El jefe de la aldea señaló hacia la densa multitud:

—Allí, todos lo están rodeando.

Toro Grande, cargando el tigre en su hombro, finalmente se libró de la multitud y dio un paso adelante:

—Ya voy, ya voy.

Xuexue lo seguía detrás, sorprendida de que la gente en la Ciudad del Condado estuviera aún más ansiosa por ver el espectáculo que los de su propia aldea.

Toro Grande se acercó al Yamen, sin aliento:

—Estoy aquí, estoy aquí.

El jefe de la aldea se volvió rápidamente hacia los Corredores de Yamen con una sonrisa radiante:

—¡Jeje! Miren, él es quien mató al tigre.

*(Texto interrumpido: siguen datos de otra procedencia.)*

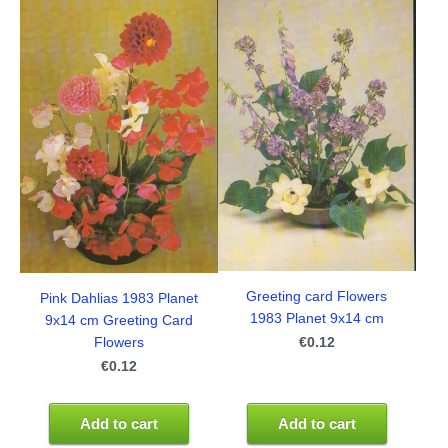
Greeting card Flowers
Pink Dahlias 1983 Planet
1983 Planet 9x14 cm
9x14 cm Greeting Card
€0.12
Flowers
€0.12
Add to cart
Add to cart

Una vez que los Corredores de Yamen vieron que traían el tigre para la recompensa, no se atrevieron a tomar una decisión y dijeron:

—Esperen aquí un momento. Iré a informar al magistrado del condado.

Dicho esto, uno de los Corredores de Yamen se apresuró adentro para informar al Gran Maestro.

Poco después, salió apresuradamente, haciéndoles señas para que entraran:

—Jefe de la Aldea Mo, el magistrado del condado les invita a ti y al héroe cazador de tigres a entrar.

El jefe de la aldea asintió e hizo una reverencia, señalando a Xuexue con una sonrisa:

—Hermano Alguacil, esta dama vino con nosotros; ¿podría entrar también?